Size: 142 x 75mm
Main color: orange-brown
Date of issue: 7 November 2000
Date ceased to be legal tender: 1 March 2018
The Series V banknote, the 10 pound note, entered circulation on 7 November 2000. It features a portrait of Charles Darwin, the Victorian naturalist who developed the theory of evolution. Also pictured is an illustration of Darwin 's own magnifying lens and the flora and fauna that he may have come across on his travels. The banknote was withdrawn from circulation after 1 March 2018. For information about how to exchange withdrawn notes check Bank of England Exchanging old banknotes page.
Security features can help you to tell if a £10 Series V note is fake or real.
(1)Check he paper and raised print
Banknotes are printed on special paper that gives them their unique feel.
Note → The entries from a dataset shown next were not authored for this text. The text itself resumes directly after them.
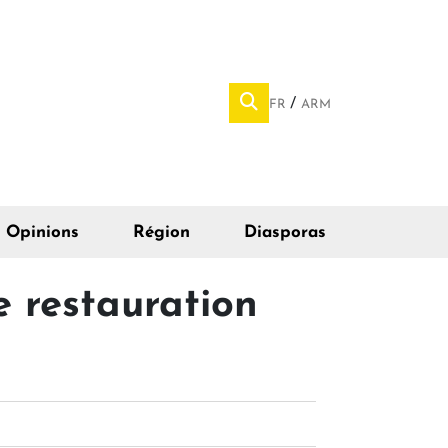
FR
ARM
Opinions
Région
Diasporas
e restauration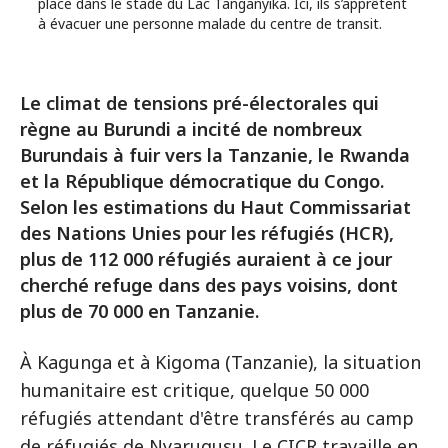
place dans le stade du Lac Tanganyika. Ici, ils s’apprêtent
à évacuer une personne malade du centre de transit.
Le climat de tensions pré-électorales qui
règne au Burundi a incité de nombreux
Burundais à fuir vers la Tanzanie, le Rwanda
et la République démocratique du Congo.
Selon les estimations du Haut Commissariat
des Nations Unies pour les réfugiés (HCR),
plus de 112 000 réfugiés auraient à ce jour
cherché refuge dans des pays voisins, dont
plus de 70 000 en Tanzanie.
À Kagunga et à Kigoma (Tanzanie), la situation
humanitaire est critique, quelque 50 000
réfugiés attendant d'être transférés au camp
de réfugiés de Nyarugusu. Le CICR travaille en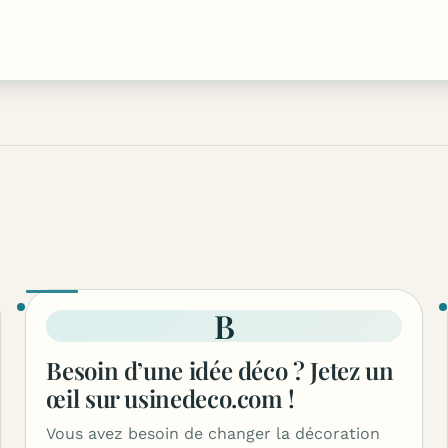
B
Besoin d’une idée déco ? Jetez un
œil sur usinedeco.com !
Vous avez besoin de changer la décoration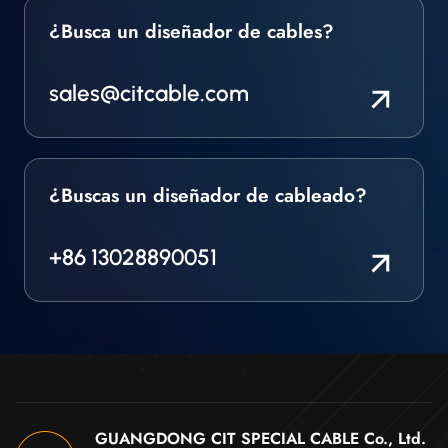
¿Busca un diseñador de cables?
sales@citcable.com
¿Buscas un diseñador de cableado?
+86 13028890051
GUANGDONG CIT SPECIAL CABLE Co., Ltd.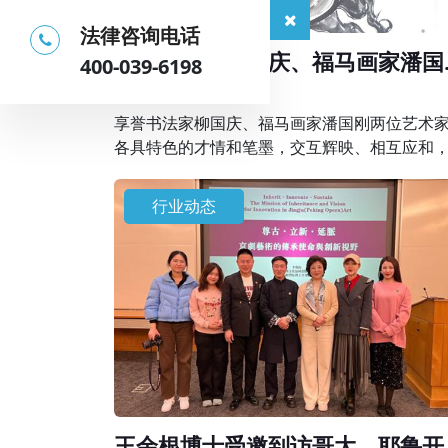
法律咨询电话
享誉书法家柳国庆、福马画家潘国
400-039-6198
在京联袂创作精品画作
2026-04-01
享誉书法家柳国庆、福马画家潘国刚两位艺术
各具特色的才情和笔墨，交互辉映、相互应和
同描绘出天人合一的理想画卷，表达了艺术家
地人和、美好祥和生活的祈愿，抒发新时代的“
行业动态
气神”。
王余根博士受邀到访哥大、耶鲁开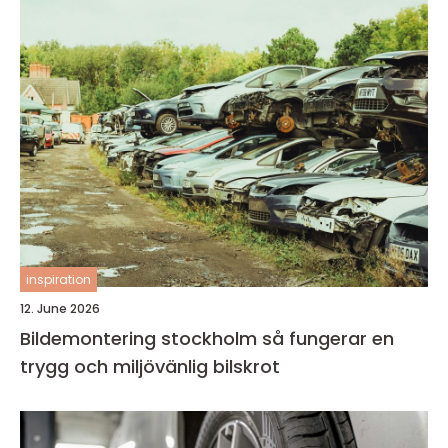
inspiration
12. June 2026
Bildemontering stockholm så fungerar en
trygg och miljövänlig bilskrot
By running your finger across the front of the 10 pound note you can feel raised print in areas such as the words ‘Bank of England’.
(2)Check the metallic thread
There is a metallic thread embedded in every banknote. This appears as silver dashes on the back of the Series V 10 pounds note. If you hold note up to the light the metallic thread will appear as a continuous dark line.
(3)Check the watermark.
Hold the banknote up to the light and you will see the image of the Queen’s portrait.
(4)Check the print quality.
The printed lines and colors on the £10 note are sharp, clear and free from smudges or blurred edges.
Using a magnifying glass, look closely at the lettering beneath the Queen’s portrait on the £10- you will see the value of the note written in small letters and numbers.
(6)Check the ultra-violet feature
If you look at the front of the note under a good quality ultra-violet light, the number 10 appears in bright red and green whilst the background remains dull in contrast.
(7)Check the hologram
There is a hologram on the foil patch on the front of the Ten pound note. If you tilt the note, the image will change between a brightly colored picture of Britannia and the number 10.